Dayanand College Latur
- Other name: DCL
- Motto: Aa No Bhadra Krutavo Yantu Vishvastah
- Type: Private
- Active: May 1961–Open
- Affiliations: Swami Ramanand Teerth Marathwada University,
- Chairman: Laxmiraman Bankatlal Lahoti
- Principal: Jayprakash S. Dargad
- Academic staff: 49
- Administrative staff: 48
- Students: 10,000
- Undergraduates: 500
- Postgraduates: 200
- Location: Latur, Maharashtra, India
- Campus: Urban;
- Website: dsclatur.org

= Dayanand College Latur =

College in Maharashtra, India

Dayanand Education Society was established in 1961 to impart higher education in to the students of this rural area. It offers education in English as well as in Marathi medium. The college was established in 1961. The college is an authorized centre of the Institute of Chartered Accountants of India (ICAI) for CA examinations.

== History ==
Dayanand Education society was established in the year 1961 in the month of May. Earlier Latur was small town in the Osmanabad District. Facilities for higher education were not available in the Latur so students were left with no option but going to cities like Hyderabad, Pune, and Mumbai and so on.

Student from middle class and lower-middle-class families were not able to afford the costs of education and other costs arising from the needs to live in the cities like Mumbai, Pune etc. Higher education was rather like a dream for students from poor families. So to make the higher education facilities accessible to children of farmers, agricultural laborers, workers; the dignitaries and business people like Manikrao Sonavane (elder brother of Keshavrao Sonawane), Chandrashekhar Vajpeyi, Ramgopal Rathi and Keshavrao Sonawane established Dayanand Education Society in the May month of year 1961

Manikrao Sonavane, elder brother of Keshavrao and chairman of market committee, convinced the farmers of Latur to contribute to this cause. Keshavrao Sonavane, Co-Operative Minister of the Maharashtra state, contributed to this cause by completing all required formal government procedures.

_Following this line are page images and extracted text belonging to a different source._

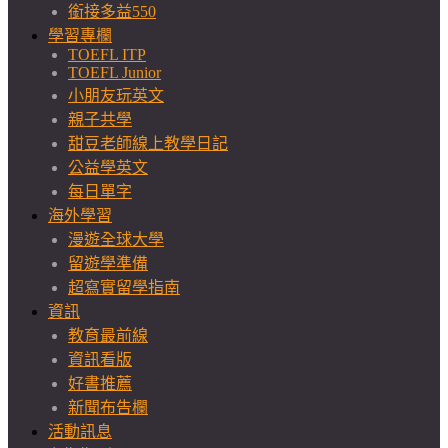
銜接多益550
學習專欄
TOEFL ITP
TOEFL Junior
小朋友玩英文
親子共學
甜豆老師線上教學日記
公益學英文
每日單字
海外學習
漫遊全球大學
留遊學準備
超寫實留學指南
資訊
教育最前線
資訊看版
好書推薦
新聞布告欄
活動訊息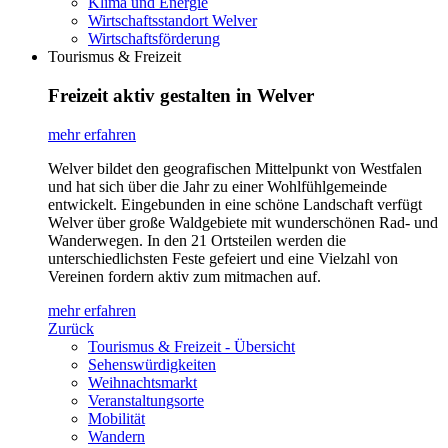
Klima und Energie
Wirtschaftsstandort Welver
Wirtschaftsförderung
Tourismus & Freizeit
Freizeit aktiv gestalten in Welver
mehr erfahren
Welver bildet den geografischen Mittelpunkt von Westfalen
und hat sich über die Jahr zu einer Wohlfühlgemeinde
entwickelt. Eingebunden in eine schöne Landschaft verfügt
Welver über große Waldgebiete mit wunderschönen Rad- und
Wanderwegen. In den 21 Ortsteilen werden die
unterschiedlichsten Feste gefeiert und eine Vielzahl von
Vereinen fordern aktiv zum mitmachen auf.
mehr erfahren
Zurück
Tourismus & Freizeit - Übersicht
Sehenswürdigkeiten
Weihnachtsmarkt
Veranstaltungsorte
Mobilität
Wandern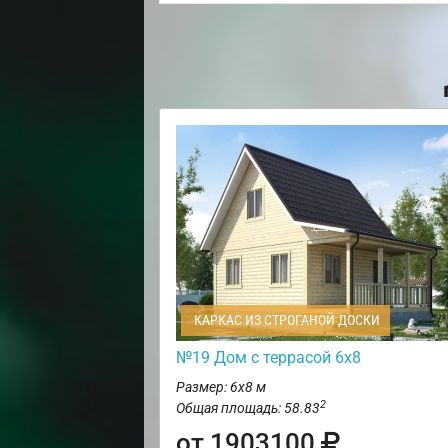
КАРКАС ИЗ СТРОГАНОЙ ДОСКИ
№19 Дом с террасой 6х8
Размер: 6х8 м
2
Общая площадь: 58.83
от 1903100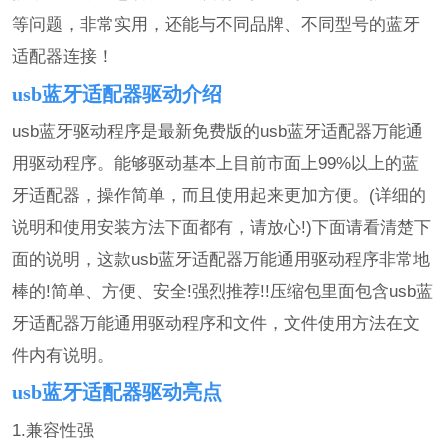
等问题，非常实用，还能与不同品牌、不同型号的蓝牙
适配器连接！
usb蓝牙适配器驱动介绍
usb蓝牙驱动程序是最新免费版的usb蓝牙适配器万能通
用驱动程序。能够驱动基本上目前市面上99%以上的蓝
牙适配器，操作简单，而且使用起来更加方便。(详细的
说明和使用安装方法下面都有，请放心!)下面请看清楚下
面的说明，这款usb蓝牙适配器万能通用驱动程序非常地
棒的!简单、方便、安全!强烈推荐!!压缩包里面包含usb蓝
牙适配器万能通用驱动程序和文件，文件使用方法在文
件内有说明。
usb蓝牙适配器驱动亮点
1.兼容性强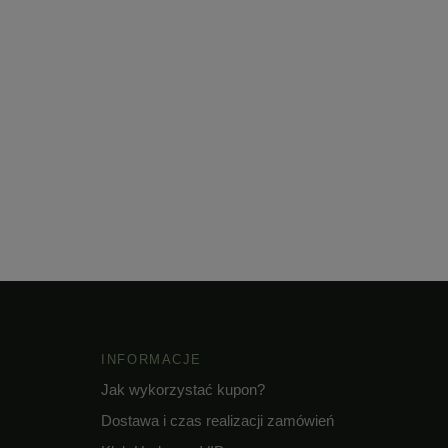
INFORMACJE
Jak wykorzystać kupon?
Dostawa i czas realizacji zamówień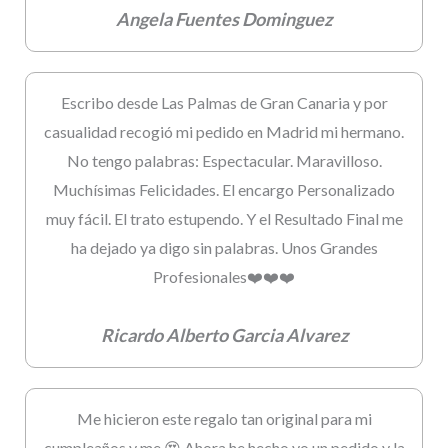
Angela Fuentes Dominguez
Escribo desde Las Palmas de Gran Canaria y por
casualidad recogió mi pedido en Madrid mi hermano.
No tengo palabras: Espectacular. Maravilloso.
Muchísimas Felicidades. El encargo Personalizado
muy fácil. El trato estupendo. Y el Resultado Final me
ha dejado ya digo sin palabras. Unos Grandes
Profesionales❤️❤️❤️
Ricardo Alberto Garcia Alvarez
Me hicieron este regalo tan original para mi
cumpleaños y me 😍 Ahora he hecho yo un pedido y la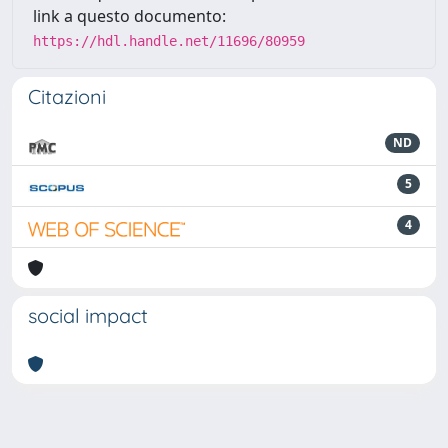
link a questo documento:
https://hdl.handle.net/11696/80959
Citazioni
ND
5
4
social impact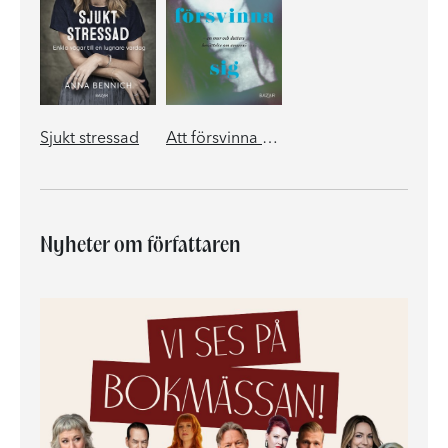
Sjukt stressad
Att försvinna sig
Nyheter om författaren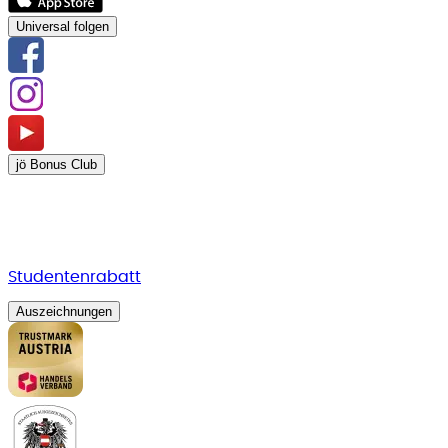
Universal folgen
jö Bonus Club
Studentenrabatt
Auszeichnungen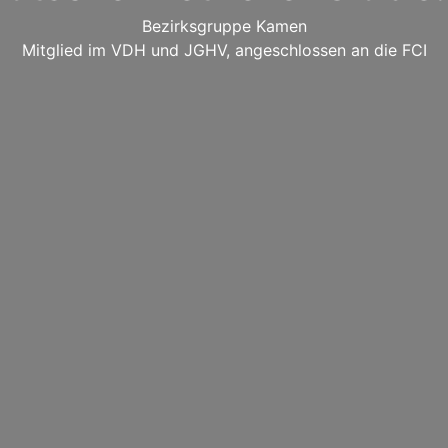
Bezirksgruppe Kamen
Mitglied im VDH und JGHV, angeschlossen an die FCI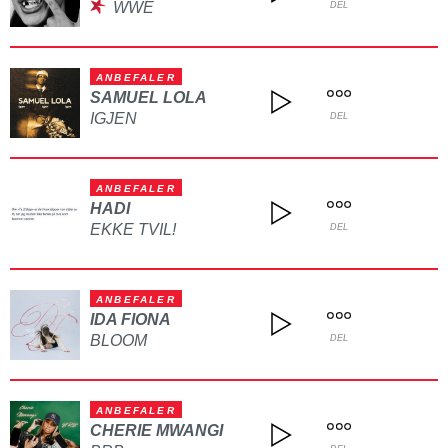
WWE
DEL
ANBEFALER
SAMUEL LOLA
IGJEN
DEL
ANBEFALER
HADI
EKKE TVIL!
DEL
ANBEFALER
IDA FIONA
BLOOM
DEL
ANBEFALER
CHERIE MWANGI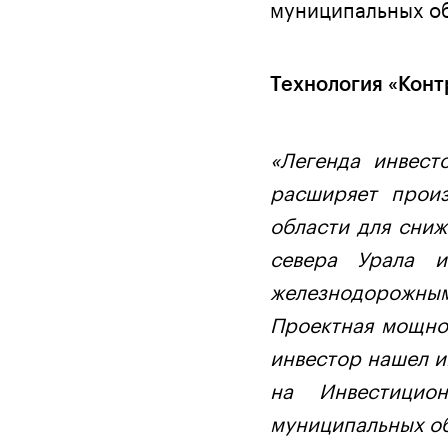
муниципальных об
Технология «Конт
«Легенда инвест
расширяет прои
области для сни
севера Урала и
железнодорожным
Проектная мощнос
инвестор нашел 
на Инвестицио
муниципальных об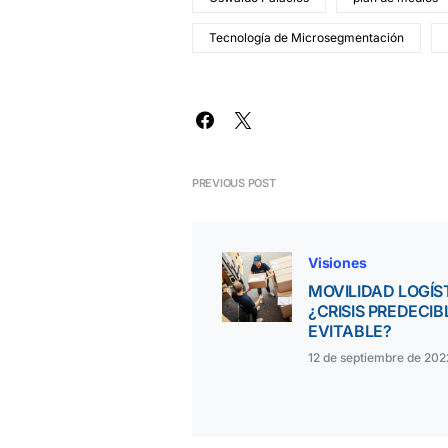
Tecnología de Microsegmentación
PREVIOUS POST
Visiones
MOVILIDAD LOGÍS
¿CRISIS PREDECIB
EVITABLE?
12 de septiembre de 202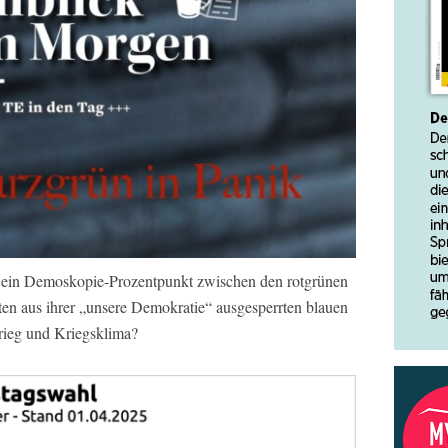
 ein Demoskopie-Prozentpunkt zwischen den rotgrünen
en aus ihrer „unsere Demokratie“ ausgesperrten blauen
rieg und Kriegsklima?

== Affiliated institutes ==
The society runs Eight colleges in Latur.

- Dayanand College of Commerce
- Dayanand College of Arts
- Dayanand Science College
- Dayanand College of Law
- Dayanand College of Pharmacy
- Dayanand Collage Of Animation
- Dayanand College of fashion designing and interior decoration
- Dayanand College of Architecture
- Dayanand Institute of Pharmacy

==Research Centre of Commerce and Management==
University, Nashik. Dr. Brijmohan Dayma has been recognized as the Research guide in Commerce and Management faculty of S.R.T.M. University.

==Workshop on 'Gateway to SET/NET'==
The college conducted a State level Workshop on 'Gateway to NET/SET exams'on 1 May 2010.

==Awards and accolades==

Earlier this college was affiliated to Dr. Babasaheb Ambedkar Marathwada University Aurangabad, but since the formation of a university in Nanded now its affiliated to Swami Ramanand Teerth Marathwada University.